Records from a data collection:
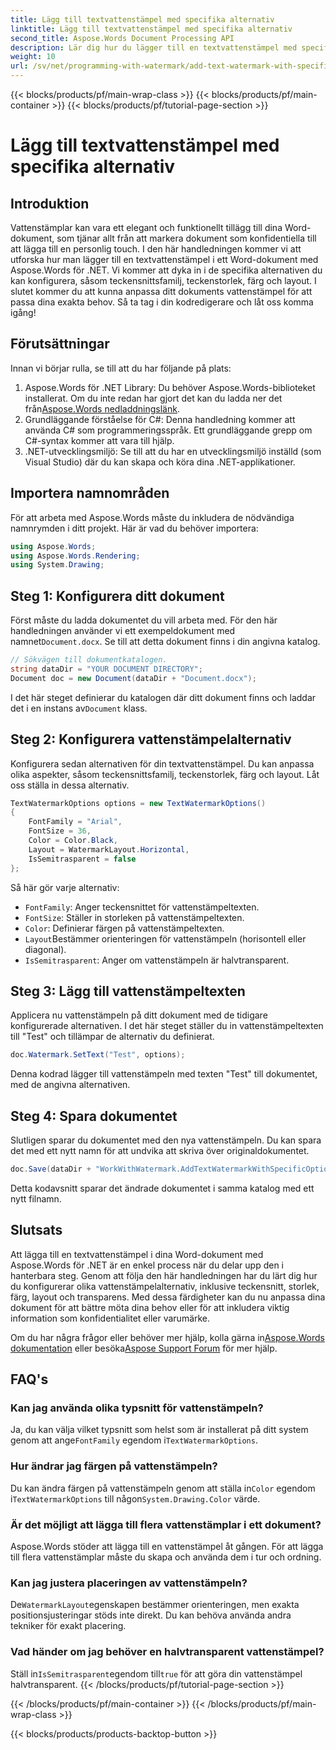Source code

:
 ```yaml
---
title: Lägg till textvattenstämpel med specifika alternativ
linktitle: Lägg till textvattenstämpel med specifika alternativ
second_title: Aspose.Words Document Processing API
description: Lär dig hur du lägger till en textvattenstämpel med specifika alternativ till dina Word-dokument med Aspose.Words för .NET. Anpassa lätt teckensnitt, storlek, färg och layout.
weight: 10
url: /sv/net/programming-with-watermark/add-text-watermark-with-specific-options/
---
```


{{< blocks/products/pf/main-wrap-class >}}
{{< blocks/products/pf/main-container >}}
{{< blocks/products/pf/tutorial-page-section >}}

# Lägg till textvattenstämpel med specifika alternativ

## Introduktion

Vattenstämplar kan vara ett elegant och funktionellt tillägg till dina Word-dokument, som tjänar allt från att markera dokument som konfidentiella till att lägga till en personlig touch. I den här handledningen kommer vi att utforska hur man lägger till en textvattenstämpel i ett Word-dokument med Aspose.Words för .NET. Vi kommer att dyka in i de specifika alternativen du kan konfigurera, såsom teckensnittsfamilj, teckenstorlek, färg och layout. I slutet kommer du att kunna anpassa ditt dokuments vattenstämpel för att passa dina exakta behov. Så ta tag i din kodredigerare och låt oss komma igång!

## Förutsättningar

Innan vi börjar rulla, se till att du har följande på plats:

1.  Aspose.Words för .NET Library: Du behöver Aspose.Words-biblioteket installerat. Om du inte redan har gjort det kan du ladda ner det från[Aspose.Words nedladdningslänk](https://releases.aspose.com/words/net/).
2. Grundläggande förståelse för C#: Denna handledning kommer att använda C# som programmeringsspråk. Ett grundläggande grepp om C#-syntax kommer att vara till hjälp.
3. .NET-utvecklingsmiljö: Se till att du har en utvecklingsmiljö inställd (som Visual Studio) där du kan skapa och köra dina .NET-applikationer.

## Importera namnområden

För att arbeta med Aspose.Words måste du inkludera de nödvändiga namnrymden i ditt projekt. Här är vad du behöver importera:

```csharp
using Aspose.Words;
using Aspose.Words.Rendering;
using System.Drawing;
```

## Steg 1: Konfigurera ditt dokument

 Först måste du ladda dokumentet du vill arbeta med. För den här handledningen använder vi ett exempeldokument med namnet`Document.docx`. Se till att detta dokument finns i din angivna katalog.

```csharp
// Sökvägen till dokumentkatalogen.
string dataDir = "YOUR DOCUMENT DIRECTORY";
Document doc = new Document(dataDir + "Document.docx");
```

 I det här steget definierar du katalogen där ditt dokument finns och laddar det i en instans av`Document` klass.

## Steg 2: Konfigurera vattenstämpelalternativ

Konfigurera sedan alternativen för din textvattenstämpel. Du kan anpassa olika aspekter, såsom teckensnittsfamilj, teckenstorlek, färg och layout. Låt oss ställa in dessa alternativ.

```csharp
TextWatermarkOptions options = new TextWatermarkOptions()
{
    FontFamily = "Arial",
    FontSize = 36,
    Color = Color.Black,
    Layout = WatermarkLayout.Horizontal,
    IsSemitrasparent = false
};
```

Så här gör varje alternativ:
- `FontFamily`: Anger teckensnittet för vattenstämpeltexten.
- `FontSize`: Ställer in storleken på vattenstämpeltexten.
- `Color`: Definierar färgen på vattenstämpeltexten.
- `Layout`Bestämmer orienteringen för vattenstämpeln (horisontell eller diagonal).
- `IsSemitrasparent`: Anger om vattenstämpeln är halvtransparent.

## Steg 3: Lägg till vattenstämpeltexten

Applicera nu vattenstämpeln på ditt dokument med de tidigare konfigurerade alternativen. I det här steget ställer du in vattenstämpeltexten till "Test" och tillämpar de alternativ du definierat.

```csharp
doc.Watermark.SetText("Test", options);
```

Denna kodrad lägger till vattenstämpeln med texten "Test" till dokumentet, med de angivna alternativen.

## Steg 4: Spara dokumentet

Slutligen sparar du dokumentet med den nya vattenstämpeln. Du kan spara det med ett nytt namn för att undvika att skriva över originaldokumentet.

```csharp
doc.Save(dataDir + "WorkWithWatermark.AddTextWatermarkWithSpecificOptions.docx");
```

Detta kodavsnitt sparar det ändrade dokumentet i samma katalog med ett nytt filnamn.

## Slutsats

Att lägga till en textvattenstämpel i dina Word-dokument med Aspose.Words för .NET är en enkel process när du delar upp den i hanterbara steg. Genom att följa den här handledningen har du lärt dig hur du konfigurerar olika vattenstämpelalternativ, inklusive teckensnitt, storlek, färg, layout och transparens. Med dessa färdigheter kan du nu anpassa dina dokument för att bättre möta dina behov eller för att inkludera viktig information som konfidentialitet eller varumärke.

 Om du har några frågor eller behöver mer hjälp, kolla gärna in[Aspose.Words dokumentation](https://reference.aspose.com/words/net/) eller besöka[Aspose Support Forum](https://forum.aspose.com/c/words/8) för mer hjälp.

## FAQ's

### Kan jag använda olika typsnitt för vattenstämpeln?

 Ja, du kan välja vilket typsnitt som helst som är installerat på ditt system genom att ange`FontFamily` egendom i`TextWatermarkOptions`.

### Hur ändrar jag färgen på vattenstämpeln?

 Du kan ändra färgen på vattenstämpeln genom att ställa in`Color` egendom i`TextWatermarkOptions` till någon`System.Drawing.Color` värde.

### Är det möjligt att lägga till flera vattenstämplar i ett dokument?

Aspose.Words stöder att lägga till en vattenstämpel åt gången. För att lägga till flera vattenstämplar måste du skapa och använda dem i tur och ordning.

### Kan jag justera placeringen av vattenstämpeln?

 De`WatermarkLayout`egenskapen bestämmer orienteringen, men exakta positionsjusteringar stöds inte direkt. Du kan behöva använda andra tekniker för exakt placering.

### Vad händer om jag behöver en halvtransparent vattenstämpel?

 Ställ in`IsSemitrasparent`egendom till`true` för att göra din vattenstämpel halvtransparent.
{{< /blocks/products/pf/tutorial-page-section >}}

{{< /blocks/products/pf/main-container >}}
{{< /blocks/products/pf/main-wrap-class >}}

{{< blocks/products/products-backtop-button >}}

---

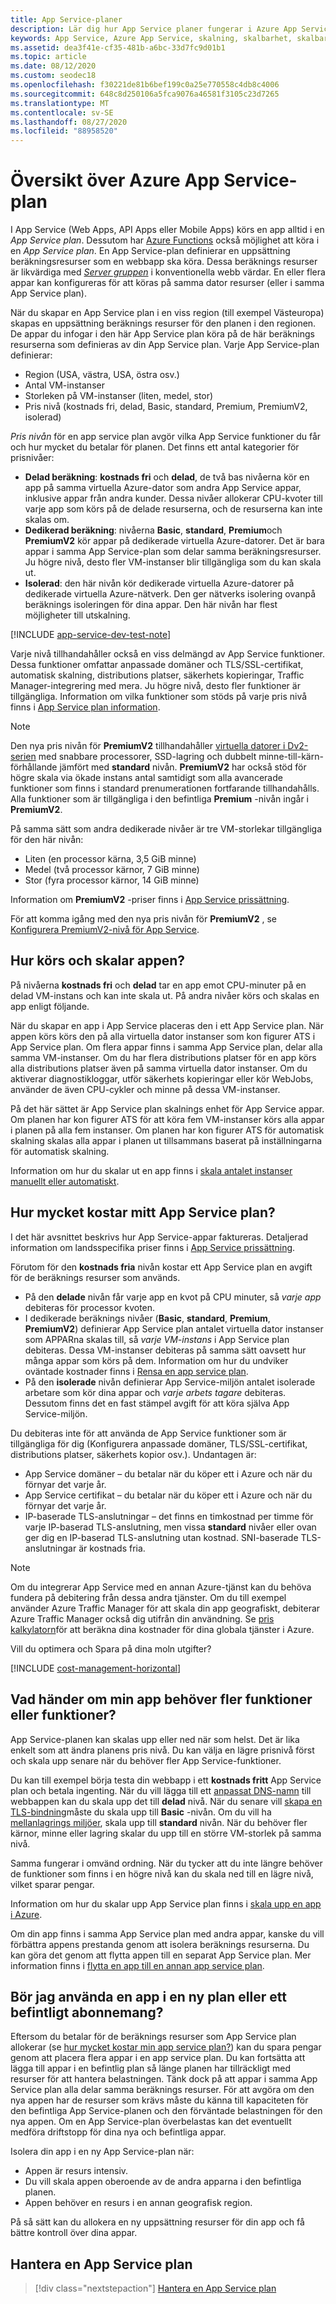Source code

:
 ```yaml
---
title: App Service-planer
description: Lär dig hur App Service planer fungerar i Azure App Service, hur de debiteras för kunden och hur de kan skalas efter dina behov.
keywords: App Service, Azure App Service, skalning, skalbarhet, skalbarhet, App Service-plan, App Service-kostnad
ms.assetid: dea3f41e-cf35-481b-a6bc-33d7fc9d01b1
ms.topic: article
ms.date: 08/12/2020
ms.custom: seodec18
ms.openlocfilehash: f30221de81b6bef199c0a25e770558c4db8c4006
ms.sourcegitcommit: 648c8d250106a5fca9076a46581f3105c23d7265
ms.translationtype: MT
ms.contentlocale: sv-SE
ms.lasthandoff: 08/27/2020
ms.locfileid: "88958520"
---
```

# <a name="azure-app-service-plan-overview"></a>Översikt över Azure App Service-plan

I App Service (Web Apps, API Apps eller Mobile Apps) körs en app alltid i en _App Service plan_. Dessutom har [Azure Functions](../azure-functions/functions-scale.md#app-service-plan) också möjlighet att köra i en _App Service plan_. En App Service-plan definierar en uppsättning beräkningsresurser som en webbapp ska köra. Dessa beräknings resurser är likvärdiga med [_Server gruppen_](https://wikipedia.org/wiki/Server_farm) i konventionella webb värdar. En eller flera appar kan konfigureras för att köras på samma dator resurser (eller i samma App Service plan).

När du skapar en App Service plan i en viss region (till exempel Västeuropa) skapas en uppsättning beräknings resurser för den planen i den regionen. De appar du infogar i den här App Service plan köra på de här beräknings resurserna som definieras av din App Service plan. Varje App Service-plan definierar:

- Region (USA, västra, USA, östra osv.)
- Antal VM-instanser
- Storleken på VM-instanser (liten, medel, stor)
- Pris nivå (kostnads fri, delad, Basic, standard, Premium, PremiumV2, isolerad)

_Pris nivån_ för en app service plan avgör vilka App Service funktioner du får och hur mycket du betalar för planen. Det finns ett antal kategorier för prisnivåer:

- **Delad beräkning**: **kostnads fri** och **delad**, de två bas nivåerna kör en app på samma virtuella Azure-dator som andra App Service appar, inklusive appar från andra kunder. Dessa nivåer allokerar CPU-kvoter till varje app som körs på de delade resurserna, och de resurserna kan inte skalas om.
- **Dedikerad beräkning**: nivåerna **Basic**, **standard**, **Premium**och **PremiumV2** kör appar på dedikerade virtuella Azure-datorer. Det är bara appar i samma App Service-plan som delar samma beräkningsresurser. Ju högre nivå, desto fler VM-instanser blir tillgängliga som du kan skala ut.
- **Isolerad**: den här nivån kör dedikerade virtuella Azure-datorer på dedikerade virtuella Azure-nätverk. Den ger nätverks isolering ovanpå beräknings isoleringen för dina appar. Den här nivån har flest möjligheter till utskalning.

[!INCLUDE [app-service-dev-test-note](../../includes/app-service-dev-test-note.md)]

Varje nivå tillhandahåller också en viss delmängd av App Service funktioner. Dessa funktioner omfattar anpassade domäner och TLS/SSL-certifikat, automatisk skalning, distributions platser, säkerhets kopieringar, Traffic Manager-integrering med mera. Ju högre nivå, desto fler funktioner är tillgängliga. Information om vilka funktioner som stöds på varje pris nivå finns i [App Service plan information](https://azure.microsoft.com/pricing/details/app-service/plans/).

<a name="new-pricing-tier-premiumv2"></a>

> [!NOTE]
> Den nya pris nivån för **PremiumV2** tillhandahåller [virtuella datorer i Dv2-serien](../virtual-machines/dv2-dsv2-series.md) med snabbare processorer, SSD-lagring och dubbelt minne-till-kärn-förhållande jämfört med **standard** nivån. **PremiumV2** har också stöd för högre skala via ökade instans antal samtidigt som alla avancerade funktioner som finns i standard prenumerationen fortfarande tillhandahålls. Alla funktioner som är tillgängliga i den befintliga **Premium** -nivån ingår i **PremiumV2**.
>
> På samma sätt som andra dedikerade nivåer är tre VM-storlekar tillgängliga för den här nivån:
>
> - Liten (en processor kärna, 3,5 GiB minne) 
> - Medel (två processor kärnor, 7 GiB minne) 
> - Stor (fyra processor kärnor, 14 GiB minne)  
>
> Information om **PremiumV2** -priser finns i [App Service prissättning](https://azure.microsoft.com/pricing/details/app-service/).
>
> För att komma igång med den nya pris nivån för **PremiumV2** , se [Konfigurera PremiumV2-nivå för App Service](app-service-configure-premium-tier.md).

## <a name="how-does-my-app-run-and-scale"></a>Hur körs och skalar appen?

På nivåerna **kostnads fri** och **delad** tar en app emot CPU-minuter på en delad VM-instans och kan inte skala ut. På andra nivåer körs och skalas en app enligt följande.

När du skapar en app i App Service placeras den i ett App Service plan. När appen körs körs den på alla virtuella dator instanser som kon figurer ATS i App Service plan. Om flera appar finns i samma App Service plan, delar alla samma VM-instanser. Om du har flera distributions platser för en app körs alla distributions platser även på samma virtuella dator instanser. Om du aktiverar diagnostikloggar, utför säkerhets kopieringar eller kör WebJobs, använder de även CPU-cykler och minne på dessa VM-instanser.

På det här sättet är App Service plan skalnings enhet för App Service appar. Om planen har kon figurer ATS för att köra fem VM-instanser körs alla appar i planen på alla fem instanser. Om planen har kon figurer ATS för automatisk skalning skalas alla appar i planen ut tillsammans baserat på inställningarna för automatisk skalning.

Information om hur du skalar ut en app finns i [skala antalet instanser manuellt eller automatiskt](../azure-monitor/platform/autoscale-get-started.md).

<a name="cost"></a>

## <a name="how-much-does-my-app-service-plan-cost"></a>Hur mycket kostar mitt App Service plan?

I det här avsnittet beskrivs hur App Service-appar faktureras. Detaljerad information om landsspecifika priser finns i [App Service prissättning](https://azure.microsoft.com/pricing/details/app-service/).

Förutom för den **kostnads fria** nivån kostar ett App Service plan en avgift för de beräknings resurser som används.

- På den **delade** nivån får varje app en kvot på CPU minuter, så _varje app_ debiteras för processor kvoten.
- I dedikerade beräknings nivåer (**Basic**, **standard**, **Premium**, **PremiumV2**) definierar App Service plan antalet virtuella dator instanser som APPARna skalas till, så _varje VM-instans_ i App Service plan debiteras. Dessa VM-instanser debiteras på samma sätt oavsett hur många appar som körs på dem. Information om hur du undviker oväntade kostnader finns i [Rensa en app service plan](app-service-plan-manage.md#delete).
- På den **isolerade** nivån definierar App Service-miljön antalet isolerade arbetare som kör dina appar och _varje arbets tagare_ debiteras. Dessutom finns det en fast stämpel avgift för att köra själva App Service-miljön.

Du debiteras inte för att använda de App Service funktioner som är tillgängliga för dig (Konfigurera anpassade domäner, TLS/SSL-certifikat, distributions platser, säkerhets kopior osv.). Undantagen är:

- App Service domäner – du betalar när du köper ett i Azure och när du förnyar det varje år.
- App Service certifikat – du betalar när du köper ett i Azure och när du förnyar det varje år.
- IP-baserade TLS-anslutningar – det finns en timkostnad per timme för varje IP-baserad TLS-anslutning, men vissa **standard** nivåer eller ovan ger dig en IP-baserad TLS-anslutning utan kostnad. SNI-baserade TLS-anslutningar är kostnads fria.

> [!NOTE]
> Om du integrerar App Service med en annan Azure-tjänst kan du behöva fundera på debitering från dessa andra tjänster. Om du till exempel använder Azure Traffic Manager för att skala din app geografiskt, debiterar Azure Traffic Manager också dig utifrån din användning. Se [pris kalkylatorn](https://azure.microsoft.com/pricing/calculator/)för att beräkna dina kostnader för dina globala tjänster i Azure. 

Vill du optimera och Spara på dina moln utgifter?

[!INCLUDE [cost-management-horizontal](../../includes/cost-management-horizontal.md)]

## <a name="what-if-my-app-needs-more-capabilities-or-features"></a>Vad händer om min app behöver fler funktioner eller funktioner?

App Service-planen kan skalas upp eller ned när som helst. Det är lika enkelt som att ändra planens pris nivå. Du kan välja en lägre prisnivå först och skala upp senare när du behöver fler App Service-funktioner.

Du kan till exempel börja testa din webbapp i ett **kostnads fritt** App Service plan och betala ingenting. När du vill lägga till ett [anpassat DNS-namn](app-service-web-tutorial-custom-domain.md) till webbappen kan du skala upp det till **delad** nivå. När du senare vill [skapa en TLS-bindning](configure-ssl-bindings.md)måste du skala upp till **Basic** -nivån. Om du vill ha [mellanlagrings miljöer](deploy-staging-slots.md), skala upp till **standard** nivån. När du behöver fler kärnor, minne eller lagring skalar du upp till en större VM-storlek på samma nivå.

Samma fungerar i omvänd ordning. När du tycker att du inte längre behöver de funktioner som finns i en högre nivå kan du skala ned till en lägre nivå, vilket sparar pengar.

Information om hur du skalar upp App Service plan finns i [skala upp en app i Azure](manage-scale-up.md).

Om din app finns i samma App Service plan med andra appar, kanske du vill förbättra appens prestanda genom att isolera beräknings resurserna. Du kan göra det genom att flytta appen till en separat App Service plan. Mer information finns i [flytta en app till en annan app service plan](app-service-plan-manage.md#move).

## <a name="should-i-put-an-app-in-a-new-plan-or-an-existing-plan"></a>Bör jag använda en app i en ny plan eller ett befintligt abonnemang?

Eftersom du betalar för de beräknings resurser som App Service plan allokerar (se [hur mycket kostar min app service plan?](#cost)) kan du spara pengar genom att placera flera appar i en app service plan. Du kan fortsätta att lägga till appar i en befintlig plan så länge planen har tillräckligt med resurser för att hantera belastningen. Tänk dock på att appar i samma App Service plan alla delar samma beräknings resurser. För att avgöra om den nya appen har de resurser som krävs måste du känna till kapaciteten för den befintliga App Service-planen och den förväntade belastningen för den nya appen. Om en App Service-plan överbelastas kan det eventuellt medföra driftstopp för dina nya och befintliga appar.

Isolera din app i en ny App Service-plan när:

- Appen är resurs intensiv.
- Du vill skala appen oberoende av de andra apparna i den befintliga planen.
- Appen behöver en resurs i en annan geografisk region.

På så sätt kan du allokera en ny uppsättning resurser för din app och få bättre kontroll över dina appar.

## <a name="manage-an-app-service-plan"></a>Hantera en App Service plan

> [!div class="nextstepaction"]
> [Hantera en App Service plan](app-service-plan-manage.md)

**WHAT IS NEEDED:** Among the lines above, show every one that contains the string "docx".

**ANSWER TO THE PROBLEM:**
 Först måste du ladda dokumentet du vill arbeta med. För den här handledningen använder vi ett exempeldokument med namnet`Document.docx`. Se till att detta dokument finns i din angivna katalog.
Document doc = new Document(dataDir + "Document.docx");
doc.Save(dataDir + "WorkWithWatermark.AddTextWatermarkWithSpecificOptions.docx");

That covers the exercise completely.